*Data extracts*
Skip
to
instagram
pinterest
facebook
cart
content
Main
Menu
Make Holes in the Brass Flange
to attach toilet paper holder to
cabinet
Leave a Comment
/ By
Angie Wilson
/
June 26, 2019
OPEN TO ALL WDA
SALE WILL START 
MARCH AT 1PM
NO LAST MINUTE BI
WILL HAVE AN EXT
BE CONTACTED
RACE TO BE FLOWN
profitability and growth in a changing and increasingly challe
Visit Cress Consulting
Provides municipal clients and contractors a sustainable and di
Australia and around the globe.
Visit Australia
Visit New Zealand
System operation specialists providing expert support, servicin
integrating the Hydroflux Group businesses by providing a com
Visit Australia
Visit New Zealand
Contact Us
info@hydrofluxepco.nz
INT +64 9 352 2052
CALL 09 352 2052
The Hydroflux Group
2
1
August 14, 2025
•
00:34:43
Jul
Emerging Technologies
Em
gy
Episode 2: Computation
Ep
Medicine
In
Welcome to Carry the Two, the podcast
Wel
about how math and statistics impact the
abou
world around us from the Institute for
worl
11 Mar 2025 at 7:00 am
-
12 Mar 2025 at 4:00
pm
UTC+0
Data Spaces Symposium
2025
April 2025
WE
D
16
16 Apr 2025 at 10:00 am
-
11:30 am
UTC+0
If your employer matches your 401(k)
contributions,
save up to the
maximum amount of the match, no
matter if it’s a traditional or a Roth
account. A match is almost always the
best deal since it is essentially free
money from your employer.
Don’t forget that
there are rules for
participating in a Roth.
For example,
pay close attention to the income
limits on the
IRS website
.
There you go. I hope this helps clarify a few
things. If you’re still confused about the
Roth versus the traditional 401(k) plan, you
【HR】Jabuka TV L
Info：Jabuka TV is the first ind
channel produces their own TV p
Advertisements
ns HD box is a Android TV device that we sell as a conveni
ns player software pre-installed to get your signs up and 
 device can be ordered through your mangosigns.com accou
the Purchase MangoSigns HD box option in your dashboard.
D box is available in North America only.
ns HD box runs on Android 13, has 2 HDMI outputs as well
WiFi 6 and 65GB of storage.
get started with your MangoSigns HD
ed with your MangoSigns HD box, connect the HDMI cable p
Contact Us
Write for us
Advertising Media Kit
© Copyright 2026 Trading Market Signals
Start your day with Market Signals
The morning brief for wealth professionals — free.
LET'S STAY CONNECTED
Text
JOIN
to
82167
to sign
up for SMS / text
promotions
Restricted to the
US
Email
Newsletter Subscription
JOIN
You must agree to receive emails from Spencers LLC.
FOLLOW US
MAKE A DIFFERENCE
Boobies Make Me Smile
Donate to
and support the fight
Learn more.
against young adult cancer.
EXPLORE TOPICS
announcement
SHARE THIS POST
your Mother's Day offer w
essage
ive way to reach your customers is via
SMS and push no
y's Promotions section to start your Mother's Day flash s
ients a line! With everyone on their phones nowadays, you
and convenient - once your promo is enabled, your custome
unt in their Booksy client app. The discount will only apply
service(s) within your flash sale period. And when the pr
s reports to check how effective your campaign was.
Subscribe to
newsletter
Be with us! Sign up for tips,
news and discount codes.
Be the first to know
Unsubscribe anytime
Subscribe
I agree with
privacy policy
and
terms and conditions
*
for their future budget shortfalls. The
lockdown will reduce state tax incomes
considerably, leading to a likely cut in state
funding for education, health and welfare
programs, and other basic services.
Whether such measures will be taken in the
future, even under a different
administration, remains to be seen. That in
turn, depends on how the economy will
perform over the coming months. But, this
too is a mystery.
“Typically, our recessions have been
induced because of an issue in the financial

*Exercise instructions*
Each record above should be returned exactly as it appears.

*Finished exercise*
Skip
to
instagram
pinterest
facebook
cart
content
Main
Menu
Make Holes in the Brass Flange
to attach toilet paper holder to
cabinet
Leave a Comment
/ By
Angie Wilson
/
June 26, 2019
OPEN TO ALL WDA
SALE WILL START 
MARCH AT 1PM
NO LAST MINUTE BI
WILL HAVE AN EXT
BE CONTACTED
RACE TO BE FLOWN
profitability and growth in a changing and increasingly challe
Visit Cress Consulting
Provides municipal clients and contractors a sustainable and di
Australia and around the globe.
Visit Australia
Visit New Zealand
System operation specialists providing expert support, servicin
integrating the Hydroflux Group businesses by providing a com
Visit Australia
Visit New Zealand
Contact Us
info@hydrofluxepco.nz
INT +64 9 352 2052
CALL 09 352 2052
The Hydroflux Group
2
1
August 14, 2025
•
00:34:43
Jul
Emerging Technologies
Em
gy
Episode 2: Computation
Ep
Medicine
In
Welcome to Carry the Two, the podcast
Wel
about how math and statistics impact the
abou
world around us from the Institute for
worl
11 Mar 2025 at 7:00 am
-
12 Mar 2025 at 4:00
pm
UTC+0
Data Spaces Symposium
2025
April 2025
WE
D
16
16 Apr 2025 at 10:00 am
-
11:30 am
UTC+0
If your employer matches your 401(k)
contributions,
save up to the
maximum amount of the match, no
matter if it’s a traditional or a Roth
account. A match is almost always the
best deal since it is essentially free
money from your employer.
Don’t forget that
there are rules for
participating in a Roth.
For example,
pay close attention to the income
limits on the
IRS website
.
There you go. I hope this helps clarify a few
things. If you’re still confused about the
Roth versus the traditional 401(k) plan, you
【HR】Jabuka TV L
Info：Jabuka TV is the first ind
channel produces their own TV p
Advertisements
ns HD box is a Android TV device that we sell as a conveni
ns player software pre-installed to get your signs up and 
 device can be ordered through your mangosigns.com accou
the Purchase MangoSigns HD box option in your dashboard.
D box is available in North America only.
ns HD box runs on Android 13, has 2 HDMI outputs as well
WiFi 6 and 65GB of storage.
get started with your MangoSigns HD
ed with your MangoSigns HD box, connect the HDMI cable p
Contact Us
Write for us
Advertising Media Kit
© Copyright 2026 Trading Market Signals
Start your day with Market Signals
The morning brief for wealth professionals — free.
LET'S STAY CONNECTED
Text
JOIN
to
82167
to sign
up for SMS / text
promotions
Restricted to the
US
Email
Newsletter Subscription
JOIN
You must agree to receive emails from Spencers LLC.
FOLLOW US
MAKE A DIFFERENCE
Boobies Make Me Smile
Donate to
and support the fight
Learn more.
against young adult cancer.
EXPLORE TOPICS
announcement
SHARE THIS POST
your Mother's Day offer w
essage
ive way to reach your customers is via
SMS and push no
y's Promotions section to start your Mother's Day flash s
ients a line! With everyone on their phones nowadays, you
and convenient - once your promo is enabled, your custome
unt in their Booksy client app. The discount will only apply
service(s) within your flash sale period. And when the pr
s reports to check how effective your campaign was.
Subscribe to
newsletter
Be with us! Sign up for tips,
news and discount codes.
Be the first to know
Unsubscribe anytime
Subscribe
I agree with
privacy policy
and
terms and conditions
*
for their future budget shortfalls. The
lockdown will reduce state tax incomes
considerably, leading to a likely cut in state
funding for education, health and welfare
programs, and other basic services.
Whether such measures will be taken in the
future, even under a different
administration, remains to be seen. That in
turn, depends on how the economy will
perform over the coming months. But, this
too is a mystery.
“Typically, our recessions have been
induced because of an issue in the financial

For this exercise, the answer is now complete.